Separated by a strait, opposing ideological positions and a historical conflict, the two Chinas – the People’s Republic of China and the Republic of China – have since coexisted amid tensions, despite sharing traditions, culture and a common languageMandarin Chinese.

This tension between Beijing and Taipei has always been linked to the equally difficult relationship between Beijing and Washington.

The US government, an ally of the Kuomintang during World War II, did not initially recognize the legitimacy of the Communist government in mainland China. On the contrary, he continued to give his political support to Taipei.

Chinese Taiwan

A Chinese Shenyang J-16 fighter jet.

The member countries of the UN, however, recognized in 1971 the legitimacy of the People’s Republic, including its permanent seat in the Security Council, which until then had been held by Taipei.

On the other hand, the rapprochement between China and the United States that began in the early 1970s and in the midst of the Cold War led to the establishment of formal diplomatic relations between Washington and Beijing in 1979, and the transfer of the US embassy from Taipei to Beijing. Beijing.

China could use military force to control Taiwan 1:57

But far from signifying a break in the relationship with Taiwan, the US has maintained strong commercial and military ties with the island, which it considers a key ally in the region, within the framework of a “strategic ambiguity”.

This includes the commitment of Washington to help Taiwan, an island democratically governed and with more than 23 million inhabitantsto defend against a possible invasion of the communists in China.

“One Chinese”

The Taiwan Strait has been the scene of military tensions and skirmishes between China and Taiwan for decades, with Beijing even bombing outlying islands controlled by Taiwan twice.

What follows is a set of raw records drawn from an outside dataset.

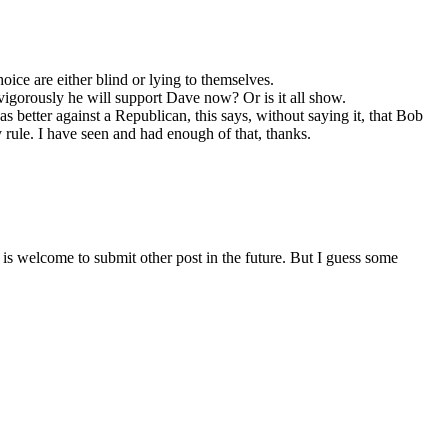
ice are either blind or lying to themselves.
vigorously he will support Dave now? Or is it all show.
better against a Republican, this says, without saying it, that Bob
y rule. I have seen and had enough of that, thanks.
is welcome to submit other post in the future. But I guess some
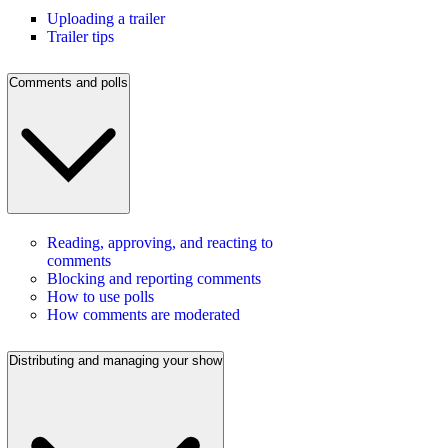
Uploading a trailer
Trailer tips
Comments and polls
Reading, approving, and reacting to
comments
Blocking and reporting comments
How to use polls
How comments are moderated
Distributing and managing your show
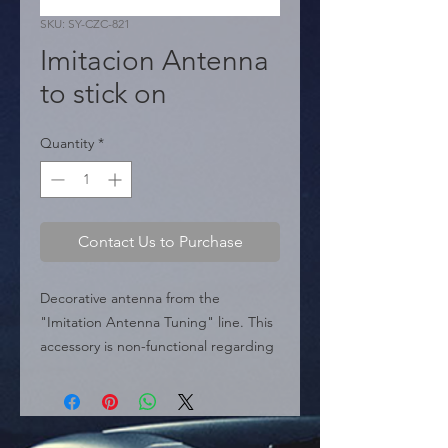
SKU: SY-CZC-821
Imitacion Antenna
to stick on
Quantity
*
Contact Us to Purchase
Decorative antenna from the 
"Imitation Antenna Tuning" line. This 
accessory is non-functional regarding 
signal reception; it is designed 
exclusively for aesthetic purposes to 
give the vehicle a sporty style. 
Installation is extremely easy thanks to 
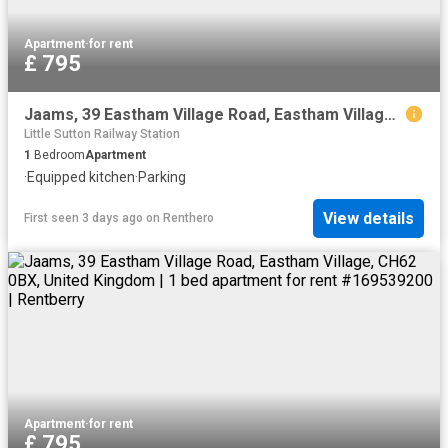
Apartment
·
for rent
£ 795
Jaams, 39 Eastham Village Road, Eastham Village, CH62 0BX, United Kingdom | 1 bed apartment for rent #169539200 | Rentberry
Little Sutton Railway Station
1
Bedroom
Apartment
·
Equipped kitchen
·
Parking
View details
First seen 3 days ago
on
Renthero
Apartment
·
for rent
£ 795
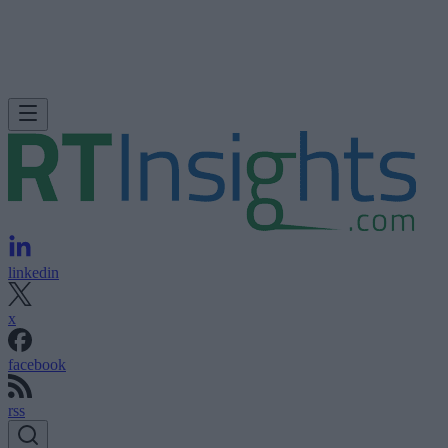
linkedin
x
facebook
rss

Between 1995 and 1996, the last great crisis occurred after the visit of the then president of Taiwan, Lee Teng-hui, to the United States. China fired missiles into waters near Taiwan in response to the meeting, and the United States ended up sending two aircraft carriers to the area.

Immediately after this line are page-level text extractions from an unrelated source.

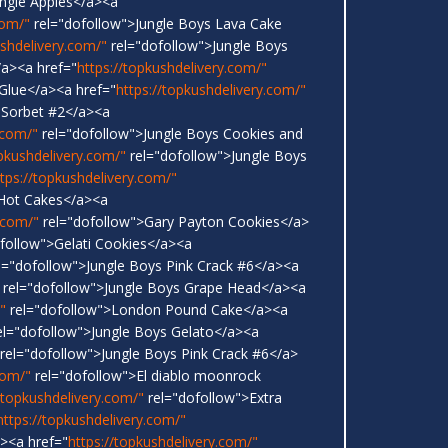
ungle Apples</a><a
com/"
rel="dofollow">Jungle Boys Lava Cake
ushdelivery.com/"
rel="dofollow">Jungle Boys
a><a href="
https://topkushdelivery.com/"
 Glue</a><a href="
https://topkushdelivery.com/"
 Sorbet #2</a><a
.com/"
rel="dofollow">Jungle Boys Cookies and
opkushdelivery.com/"
rel="dofollow">Jungle Boys
ttps://topkushdelivery.com/"
 Hot Cakes</a><a
.com/"
rel="dofollow">Gary Payton Cookies</a>
follow">Gelati Cookies</a><a
l="dofollow">Jungle Boys Pink Crack #6</a><a
rel="dofollow">Jungle Boys Grape Head</a><a
"
rel="dofollow">London Pound Cake</a><a
l="dofollow">Jungle Boys Gelato</a><a
rel="dofollow">Jungle Boys Pink Crack #6</a>
com/"
rel="dofollow">El diablo moonrock
/topkushdelivery.com/"
rel="dofollow">Extra
https://topkushdelivery.com/"
<a href="
https://topkushdelivery.com/"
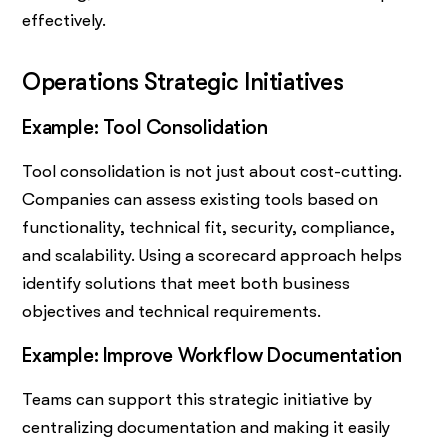
effectively.
Operations Strategic Initiatives
Example: Tool Consolidation
Tool consolidation is not just about cost-cutting.
Companies can assess existing tools based on
functionality, technical fit, security, compliance,
and scalability. Using a scorecard approach helps
identify solutions that meet both business
objectives and technical requirements.
Example: Improve Workflow Documentation
Teams can support this strategic initiative by
centralizing documentation and making it easily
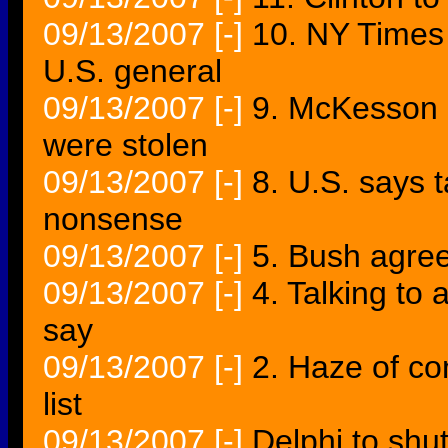
09/13/2007
[-]
10. NY Times c
U.S. general
09/13/2007
[-]
9. McKesson 
were stolen
09/13/2007
[-]
8. U.S. says t
nonsense
09/13/2007
[-]
5. Bush agrees
09/13/2007
[-]
4. Talking to 
say
09/13/2007
[-]
2. Haze of co
list
09/13/2007
[-]
Delphi to shu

At the same time, representatives from mainland China and Taiwan had begun rapprochement in the early 1990s, capped by the 1992 summit in Hong Kong, then still under UK control.

President Tsai Ing-wen during a rally on Wednesday, January 8, 2020, in Taoyuan, Taiwan, ahead of the presidential election.

Beijing and the pro-reunification parties in Taiwan assure that during that meeting there was an agreement regarding the principle of “one China”, that is to say that both parties recognize the existence of a single country that must be reunified.

But they disagreed on who is the legitimate authority to do so and even on the scope of that “1992 consensus”, even today rejected by the president of TaiwanTsai Ing-wen, whose party traditionally defends the formal independence of the island.

“There is only one China and the government of the People’s Republic is the only legitimate one and Taiwan is part of China,” points out the Foreign Ministry in Beijing.

In Taiwan, the official position is more ambiguous regarding reunification, and the island’s governments have sought to maintain the status quo. But the Kuomintang and other pro-reunification forces also insist that the ROC is the legitimate government of the entire territory.

With information from Eric Cheung, Nectar Gan, Brad Lendon, Kevin Liptak, Donald Judd, Wayne Chang, and Ben Westcott.